Task directions
Which lines of the records contain the word "Silkscreen"? Show each of them.

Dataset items
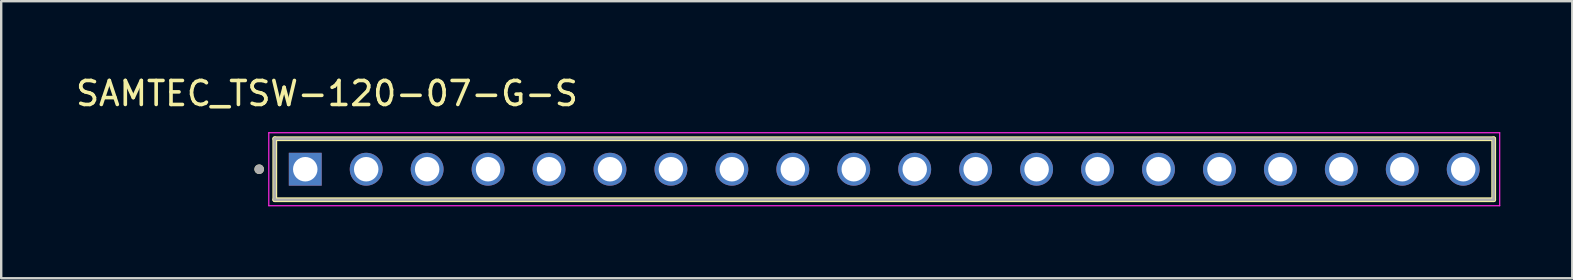
<source format=kicad_pcb>
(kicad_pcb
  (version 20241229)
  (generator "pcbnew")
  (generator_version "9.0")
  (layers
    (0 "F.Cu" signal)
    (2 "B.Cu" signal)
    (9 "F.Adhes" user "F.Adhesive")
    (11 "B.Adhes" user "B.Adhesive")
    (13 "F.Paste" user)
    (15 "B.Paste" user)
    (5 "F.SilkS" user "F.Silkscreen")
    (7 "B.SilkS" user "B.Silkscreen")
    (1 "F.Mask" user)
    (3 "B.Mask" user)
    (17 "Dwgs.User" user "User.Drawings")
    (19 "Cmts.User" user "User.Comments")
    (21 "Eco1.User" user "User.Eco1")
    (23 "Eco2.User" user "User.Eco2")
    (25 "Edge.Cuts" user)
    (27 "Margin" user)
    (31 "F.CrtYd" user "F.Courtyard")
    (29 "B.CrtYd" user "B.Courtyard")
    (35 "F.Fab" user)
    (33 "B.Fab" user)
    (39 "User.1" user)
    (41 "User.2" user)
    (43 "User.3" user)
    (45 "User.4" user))
  (footprint "SAMTEC_TSW-120-07-G-S"
    (layer "F.Cu")
    (at 33.802 4.003)
    (property "Reference" "SAMTEC_TSW-120-07-G-S" (at -23.225 -3.155 0) (layer "F.SilkS") (effects (font (size 1 1) (thickness 0.15))))
    (attr through_hole)
    (fp_line (start -25.4 1.27) (end -25.4 -1.27) (stroke (width 0.2) (type solid)) (layer "F.SilkS"))
    (fp_line (start 25.4 -1.27) (end -25.4 -1.27) (stroke (width 0.2) (type solid)) (layer "F.SilkS"))
    (fp_line (start 25.4 -1.27) (end 25.4 1.27) (stroke (width 0.2) (type solid)) (layer "F.SilkS"))
    (fp_line (start 25.4 1.27) (end -25.4 1.27) (stroke (width 0.2) (type solid)) (layer "F.SilkS"))
    (fp_circle (center -26.05 0) (end -25.95 0) (stroke (width 0.2) (type solid)) (fill no) (layer "F.SilkS"))
    (fp_line (start -25.65 -1.52) (end 25.65 -1.52) (stroke (width 0.05) (type solid)) (layer "F.CrtYd"))
    (fp_line (start -25.65 1.52) (end -25.65 -1.52) (stroke (width 0.05) (type solid)) (layer "F.CrtYd"))
    (fp_line (start 25.65 -1.52) (end 25.65 1.52) (stroke (width 0.05) (type solid)) (layer "F.CrtYd"))
    (fp_line (start 25.65 1.52) (end -25.65 1.52) (stroke (width 0.05) (type solid)) (layer "F.CrtYd"))
    (fp_line (start -25.4 -1.27) (end 25.4 -1.27) (stroke (width 0.1) (type solid)) (layer "F.Fab"))
    (fp_line (start -25.4 -1.27) (end 25.4 -1.27) (stroke (width 0.1) (type solid)) (layer "F.Fab"))
    (fp_line (start -25.4 1.27) (end -25.4 -1.27) (stroke (width 0.1) (type solid)) (layer "F.Fab"))
    (fp_line (start -25.4 1.27) (end -25.4 -1.27) (stroke (width 0.1) (type solid)) (layer "F.Fab"))
    (fp_line (start 25.4 -1.27) (end 25.4 1.27) (stroke (width 0.1) (type solid)) (layer "F.Fab"))
    (fp_line (start 25.4 -1.27) (end 25.4 1.27) (stroke (width 0.1) (type solid)) (layer "F.Fab"))
    (fp_line (start 25.4 1.27) (end -25.4 1.27) (stroke (width 0.1) (type solid)) (layer "F.Fab"))
    (fp_circle (center -26.05 0) (end -25.95 0) (stroke (width 0.2) (type solid)) (fill no) (layer "F.Fab"))
    (pad "01" thru_hole rect (at -24.13 0) (size 1.37 1.37) (drill 1.02) (layers "*.Cu" "*.Mask"))
    (pad "02" thru_hole circle (at -21.59 0) (size 1.37 1.37) (drill 1.02) (layers "*.Cu" "*.Mask"))
    (pad "03" thru_hole circle (at -19.05 0) (size 1.37 1.37) (drill 1.02) (layers "*.Cu" "*.Mask"))
    (pad "04" thru_hole circle (at -16.51 0) (size 1.37 1.37) (drill 1.02) (layers "*.Cu" "*.Mask"))
    (pad "05" thru_hole circle (at -13.97 0) (size 1.37 1.37) (drill 1.02) (layers "*.Cu" "*.Mask"))
    (pad "06" thru_hole circle (at -11.43 0) (size 1.37 1.37) (drill 1.02) (layers "*.Cu" "*.Mask"))
    (pad "07" thru_hole circle (at -8.89 0) (size 1.37 1.37) (drill 1.02) (layers "*.Cu" "*.Mask"))
    (pad "08" thru_hole circle (at -6.35 0) (size 1.37 1.37) (drill 1.02) (layers "*.Cu" "*.Mask"))
    (pad "09" thru_hole circle (at -3.81 0) (size 1.37 1.37) (drill 1.02) (layers "*.Cu" "*.Mask"))
    (pad "10" thru_hole circle (at -1.27 0) (size 1.37 1.37) (drill 1.02) (layers "*.Cu" "*.Mask"))
    (pad "11" thru_hole circle (at 1.27 0) (size 1.37 1.37) (drill 1.02) (layers "*.Cu" "*.Mask"))
    (pad "12" thru_hole circle (at 3.81 0) (size 1.37 1.37) (drill 1.02) (layers "*.Cu" "*.Mask"))
    (pad "13" thru_hole circle (at 6.35 0) (size 1.37 1.37) (drill 1.02) (layers "*.Cu" "*.Mask"))
    (pad "14" thru_hole circle (at 8.89 0) (size 1.37 1.37) (drill 1.02) (layers "*.Cu" "*.Mask"))
    (pad "15" thru_hole circle (at 11.43 0) (size 1.37 1.37) (drill 1.02) (layers "*.Cu" "*.Mask"))
    (pad "16" thru_hole circle (at 13.97 0) (size 1.37 1.37) (drill 1.02) (layers "*.Cu" "*.Mask"))
    (pad "17" thru_hole circle (at 16.51 0) (size 1.37 1.37) (drill 1.02) (layers "*.Cu" "*.Mask"))
    (pad "18" thru_hole circle (at 19.05 0) (size 1.37 1.37) (drill 1.02) (layers "*.Cu" "*.Mask"))
    (pad "19" thru_hole circle (at 21.59 0) (size 1.37 1.37) (drill 1.02) (layers "*.Cu" "*.Mask"))
    (pad "20" thru_hole circle (at 24.13 0) (size 1.37 1.37) (drill 1.02) (layers "*.Cu" "*.Mask")))
  (gr_rect
    (start -3 -3)
    (end 62.477 8.548)
    (stroke (width 0.1) (type default))
    (fill no)
    (layer "Edge.Cuts")))
</source>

Exercise answer
    (5 "F.SilkS" user "F.Silkscreen")
    (7 "B.SilkS" user "B.Silkscreen")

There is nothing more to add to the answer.